[Dataset entries]
++++++++

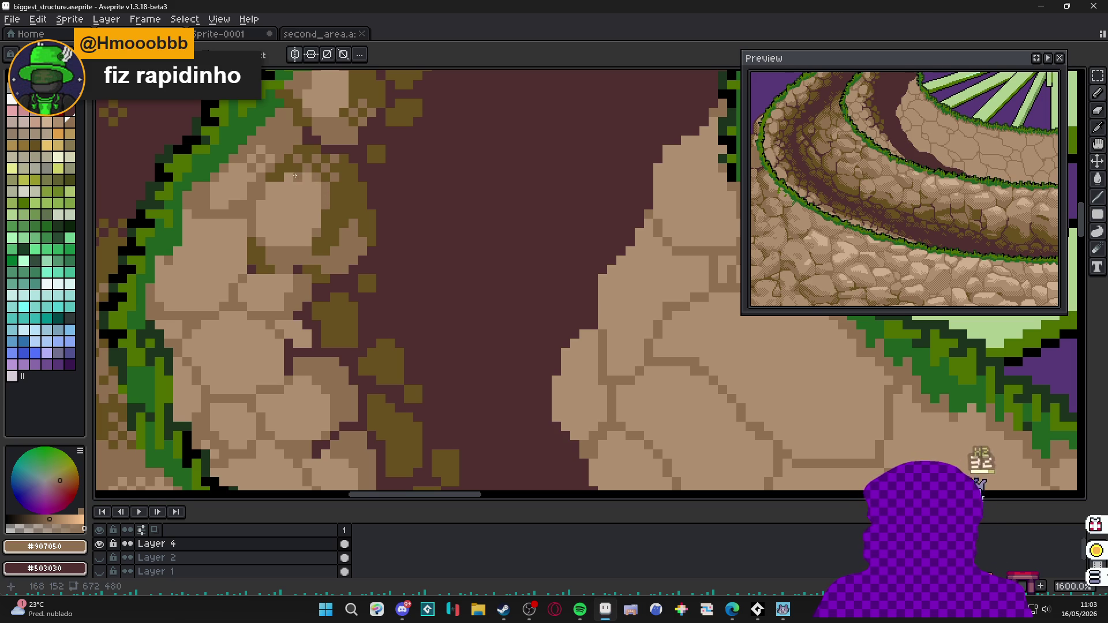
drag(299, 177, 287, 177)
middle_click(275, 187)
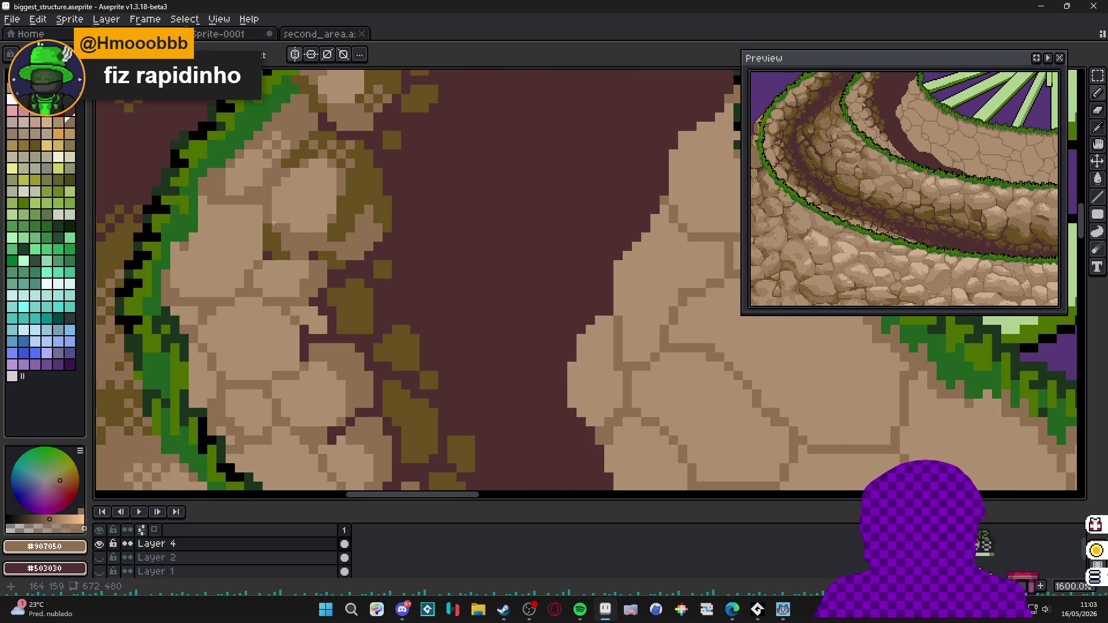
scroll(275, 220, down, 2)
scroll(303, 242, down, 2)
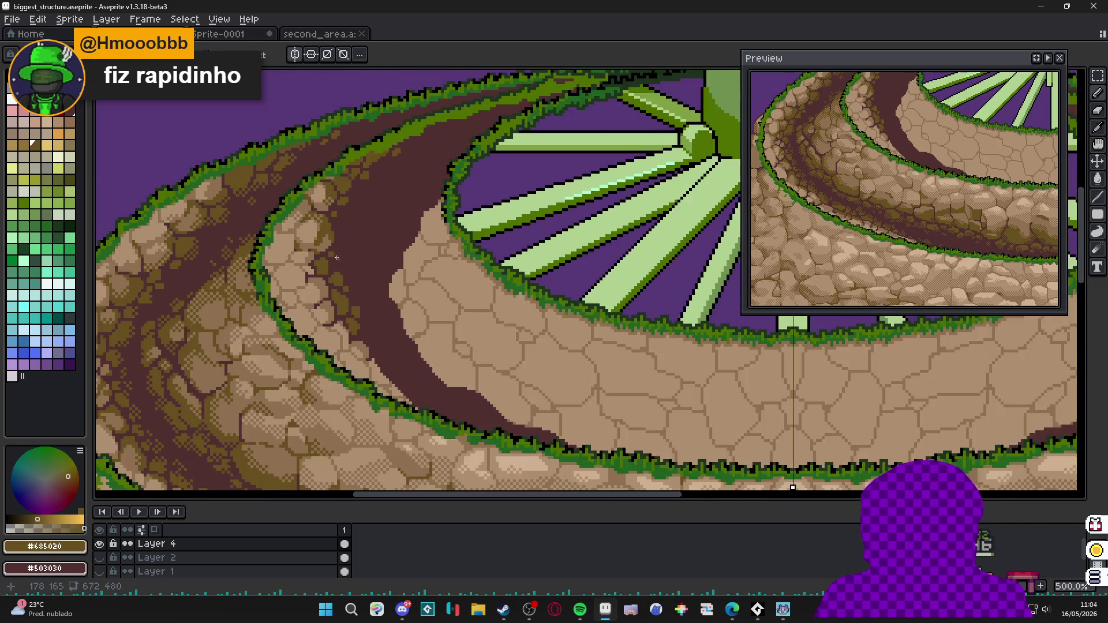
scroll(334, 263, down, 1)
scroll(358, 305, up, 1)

++++++++

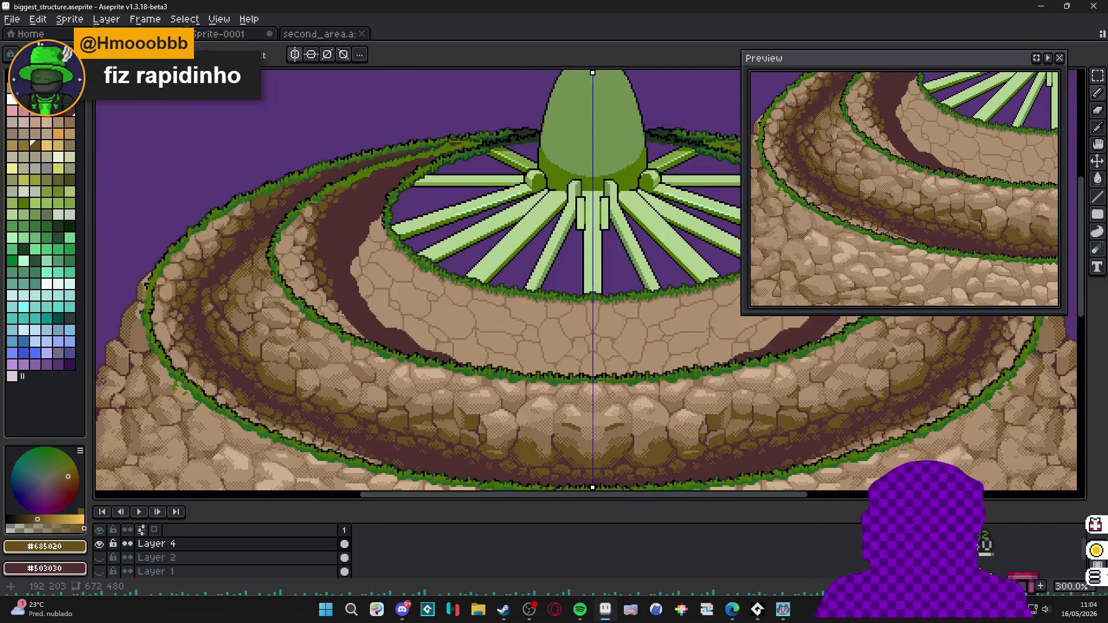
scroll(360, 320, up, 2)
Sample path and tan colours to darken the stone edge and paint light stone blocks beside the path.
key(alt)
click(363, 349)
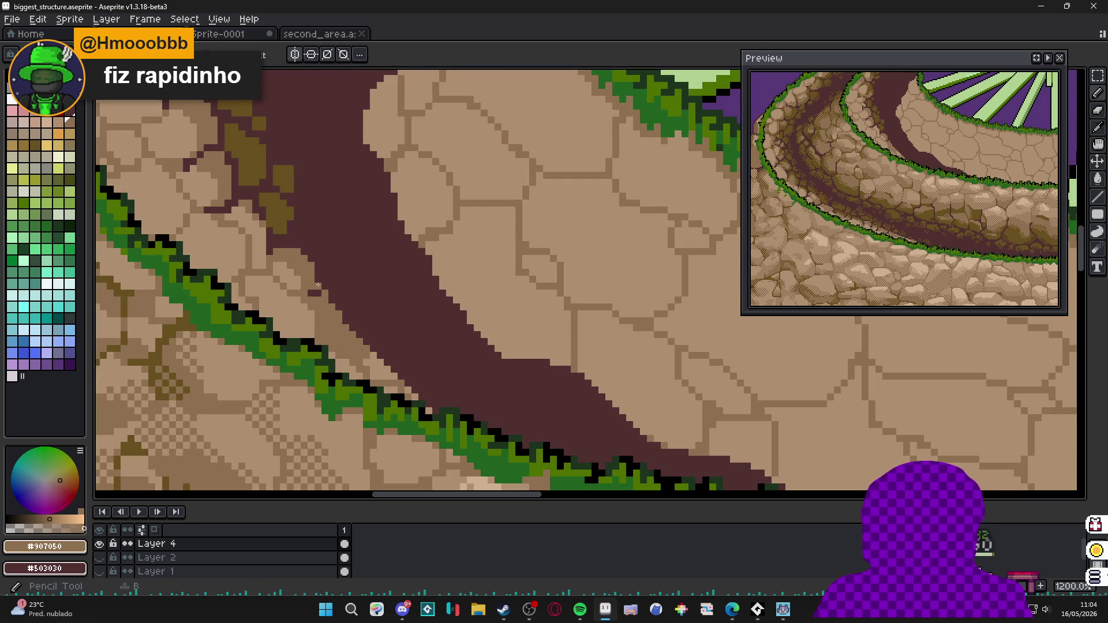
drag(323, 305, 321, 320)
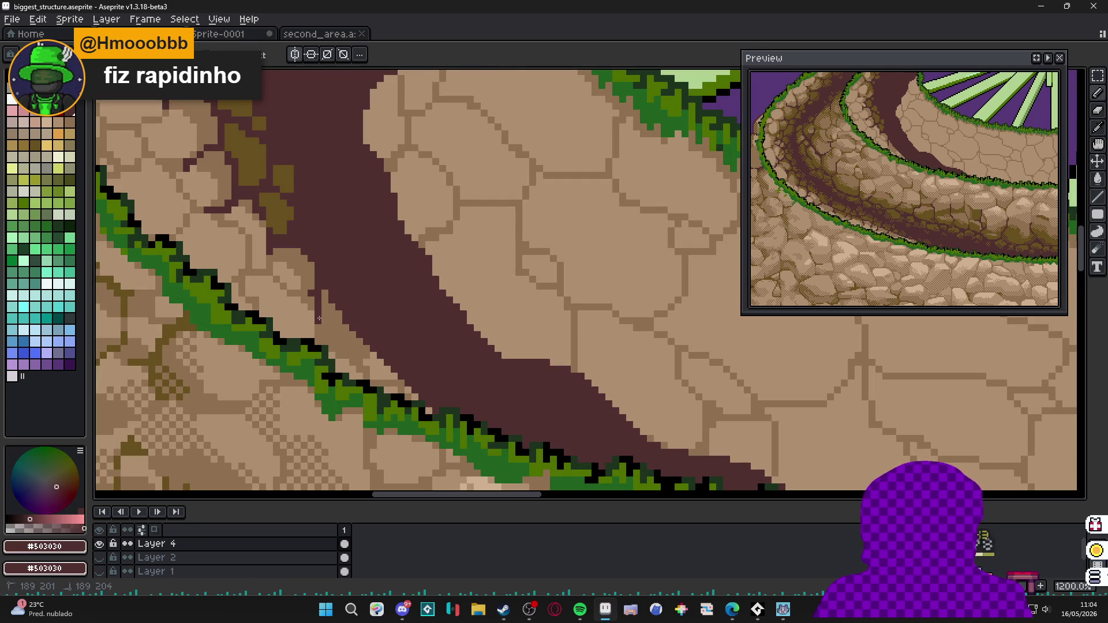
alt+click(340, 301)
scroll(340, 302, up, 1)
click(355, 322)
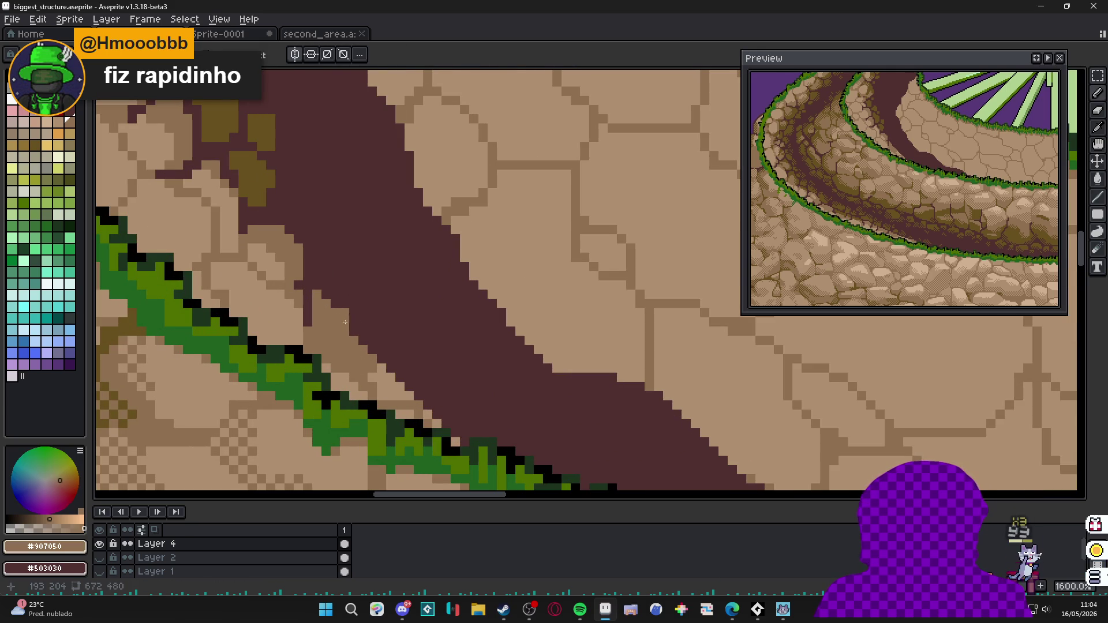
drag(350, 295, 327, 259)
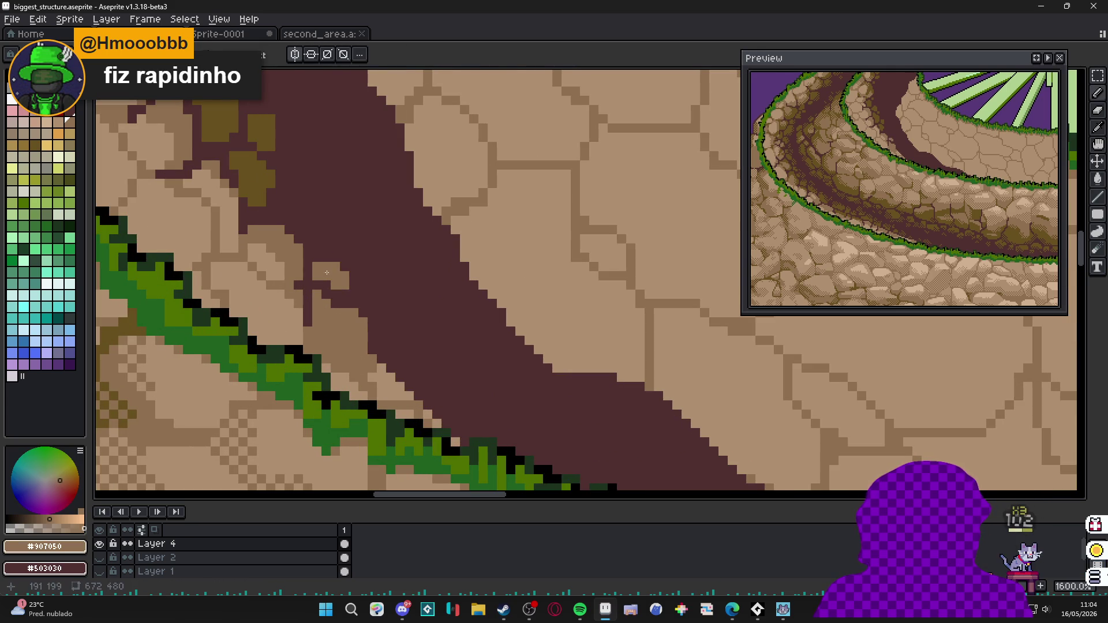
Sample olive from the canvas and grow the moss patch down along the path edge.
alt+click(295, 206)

++++++++

• _TASK TO CARRY OUT_:
Go through the records above, find each line with the string "down", and copy it.

• _REPLY_:
scroll(275, 220, down, 2)
scroll(303, 242, down, 2)
scroll(334, 263, down, 1)
Sample olive from the canvas and grow the moss patch down along the path edge.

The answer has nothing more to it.